● **Task to complete**
Every entry below should be repeated exactly; the pictures should not.

● **Exercise data**
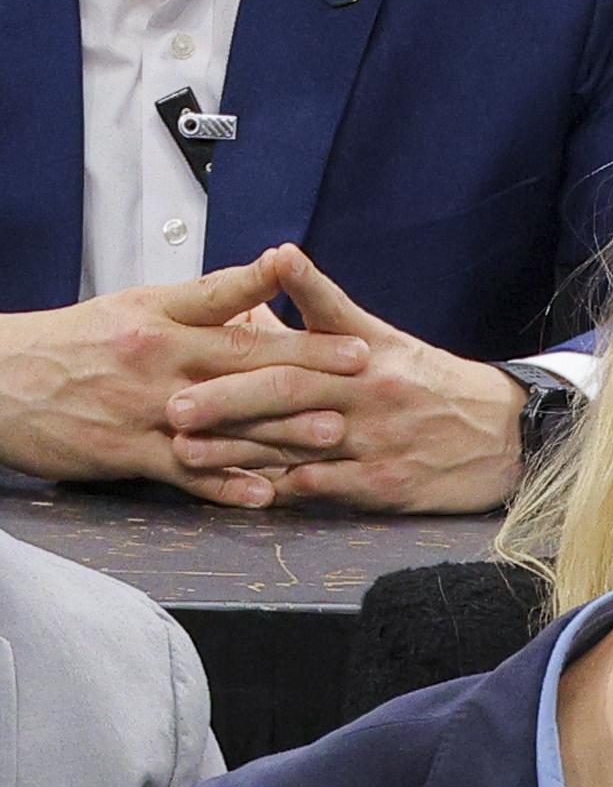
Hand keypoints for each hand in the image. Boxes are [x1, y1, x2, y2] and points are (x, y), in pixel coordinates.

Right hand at [0, 250, 368, 505]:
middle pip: (242, 361)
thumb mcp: (132, 309)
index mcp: (158, 317)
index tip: (338, 312)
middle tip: (362, 369)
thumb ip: (197, 306)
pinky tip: (267, 495)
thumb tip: (259, 291)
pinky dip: (227, 485)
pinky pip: (186, 472)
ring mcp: (145, 407)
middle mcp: (157, 357)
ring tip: (334, 433)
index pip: (229, 304)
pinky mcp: (127, 451)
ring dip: (282, 428)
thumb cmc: (75, 343)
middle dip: (308, 365)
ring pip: (225, 419)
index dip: (285, 305)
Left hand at [167, 245, 525, 512]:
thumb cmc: (434, 382)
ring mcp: (379, 444)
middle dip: (226, 405)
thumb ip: (325, 304)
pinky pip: (330, 490)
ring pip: (300, 448)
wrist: (509, 432)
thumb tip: (279, 257)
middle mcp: (369, 396)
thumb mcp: (383, 336)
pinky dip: (288, 492)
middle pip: (289, 398)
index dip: (239, 356)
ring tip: (189, 458)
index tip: (187, 356)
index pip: (295, 351)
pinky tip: (249, 493)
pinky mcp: (390, 486)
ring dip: (240, 454)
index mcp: (364, 356)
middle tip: (174, 411)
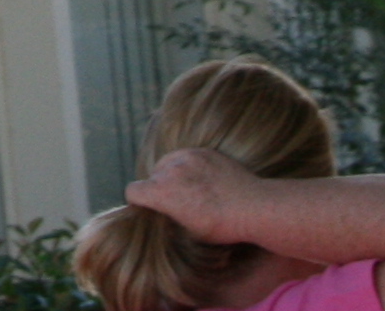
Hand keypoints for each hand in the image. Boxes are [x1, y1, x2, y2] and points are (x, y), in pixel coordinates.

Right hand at [126, 147, 267, 244]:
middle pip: (152, 176)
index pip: (133, 191)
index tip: (150, 208)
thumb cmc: (220, 226)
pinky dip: (190, 166)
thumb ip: (168, 218)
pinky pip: (186, 156)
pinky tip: (205, 179)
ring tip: (192, 188)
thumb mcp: (188, 233)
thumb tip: (162, 215)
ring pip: (168, 163)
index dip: (139, 201)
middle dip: (159, 188)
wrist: (251, 206)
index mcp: (161, 192)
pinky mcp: (203, 151)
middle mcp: (169, 169)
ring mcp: (186, 156)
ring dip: (173, 174)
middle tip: (178, 201)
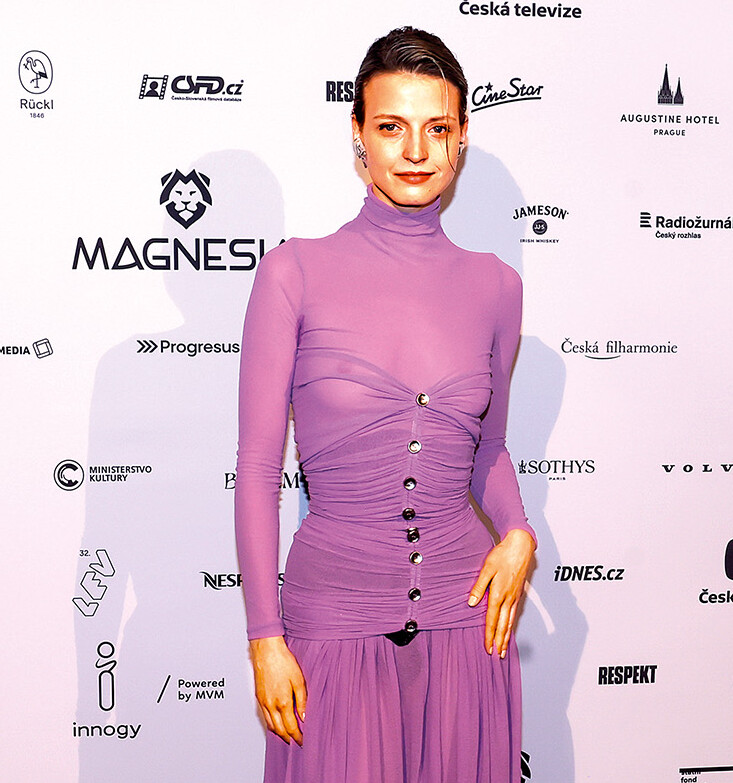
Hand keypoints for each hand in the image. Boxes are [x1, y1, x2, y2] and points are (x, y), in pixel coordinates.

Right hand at [249, 635, 306, 744]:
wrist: (266, 650)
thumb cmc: (282, 661)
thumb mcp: (298, 680)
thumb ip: (302, 701)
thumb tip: (304, 717)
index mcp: (282, 702)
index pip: (291, 727)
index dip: (297, 736)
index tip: (303, 741)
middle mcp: (270, 705)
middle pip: (279, 730)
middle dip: (288, 737)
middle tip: (296, 740)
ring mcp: (262, 702)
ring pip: (270, 724)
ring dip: (279, 732)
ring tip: (288, 733)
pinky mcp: (258, 697)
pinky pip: (264, 716)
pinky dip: (271, 723)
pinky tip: (277, 720)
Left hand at [467, 529, 534, 656]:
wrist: (520, 546)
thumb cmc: (502, 555)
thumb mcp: (486, 569)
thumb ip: (479, 587)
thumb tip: (472, 603)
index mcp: (499, 594)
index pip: (492, 620)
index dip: (489, 635)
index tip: (487, 648)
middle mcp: (509, 598)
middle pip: (503, 625)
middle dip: (500, 641)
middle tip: (497, 655)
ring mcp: (515, 596)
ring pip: (511, 621)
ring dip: (507, 636)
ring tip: (504, 648)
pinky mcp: (519, 593)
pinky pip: (515, 613)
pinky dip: (512, 624)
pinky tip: (510, 628)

● **Answer space**
Hand keypoints for each hand in the image. Boxes are [x1, y1, x2, y2] and points are (x, y), in pixel coordinates.

Right hand at [0, 250, 368, 505]:
middle pip: (242, 361)
thumb mcp: (132, 309)
index mcp: (158, 317)
index tip: (338, 312)
middle tip: (362, 369)
thumb ip: (197, 306)
pinky tip: (267, 495)
thumb tip: (259, 291)
pinky dip: (227, 485)
pinky pip: (186, 472)
ring mcp: (145, 407)
middle mcp: (157, 357)
ring tip: (334, 433)
index pip: (229, 304)
pinky mcp: (127, 451)
ring dip: (282, 428)
thumb cmc: (75, 343)
middle dip: (308, 365)
ring pip: (225, 419)
index dip: (285, 305)
Left hand at [167, 245, 525, 512]:
thumb cmc: (434, 382)
ring mcp: (379, 444)
middle dip: (226, 405)
thumb ip: (325, 304)
pinky pip: (330, 490)
ring pip: (300, 448)
wrist: (509, 432)
thumb tip: (279, 257)
middle mcp: (369, 396)
thumb mcp: (383, 336)
pinky dip: (288, 492)
middle pip: (289, 398)
index dip: (239, 356)
ring tip: (189, 458)
index tip: (187, 356)
index pip: (295, 351)
pinky tip: (249, 493)
pinky mcp: (390, 486)
ring dip: (240, 454)
index mcp: (364, 356)
middle tip: (174, 411)
Hand keypoints for each hand in the image. Boxes are [x1, y1, x2, y2] and points are (x, y), in pixel coordinates.

Right hand at [126, 147, 267, 244]:
middle pip: (152, 176)
index pip: (133, 191)
index tip: (150, 208)
thumb cmc: (220, 226)
pinky dip: (190, 166)
thumb ip: (168, 218)
pinky pip: (186, 156)
pinky tip: (205, 179)
ring tip: (192, 188)
thumb mcp: (188, 233)
thumb tip: (162, 215)
ring pip: (168, 163)
index dip: (139, 201)
middle dip: (159, 188)
wrist: (251, 206)
index mcp: (161, 192)
pinky mcp: (203, 151)
middle mcp: (169, 169)
ring mcp: (186, 156)
ring dip: (173, 174)
middle tip: (178, 201)
Hand keypoints for each hand in the image. Boxes are [x1, y1, x2, y2] and points are (x, y), in pixel coordinates.

Right hand at [249, 635, 306, 744]:
wrist: (266, 650)
thumb cmc: (282, 661)
thumb mcp: (298, 680)
thumb ip: (302, 701)
thumb tip: (304, 717)
index mcp: (282, 702)
index pip: (291, 727)
index dip: (297, 736)
index tip: (303, 741)
middle mcp: (270, 705)
middle pip: (279, 730)
middle dip: (288, 737)
middle tip: (296, 740)
ring mcp: (262, 702)
ring pip: (270, 724)
ring dip: (279, 732)
ring tip: (288, 733)
pinky mcp: (258, 697)
pinky pip: (264, 716)
pinky dip: (271, 723)
pinky tip: (277, 720)
Left hand at [467, 529, 534, 656]:
wrist: (520, 546)
thumb cmc: (502, 555)
thumb mcp: (486, 569)
thumb ip: (479, 587)
thumb tip: (472, 603)
index mcp: (499, 594)
index pip: (492, 620)
index dip: (489, 635)
index tip: (487, 648)
middle mcp: (509, 598)
middle pip: (503, 625)
middle dip: (500, 641)
middle tip: (497, 655)
ring mcp: (515, 596)
ring pip: (511, 621)
ring dip: (507, 636)
ring tip: (504, 648)
pinky mcp: (519, 593)
pinky pip: (515, 613)
pinky dip: (512, 624)
pinky tip: (510, 628)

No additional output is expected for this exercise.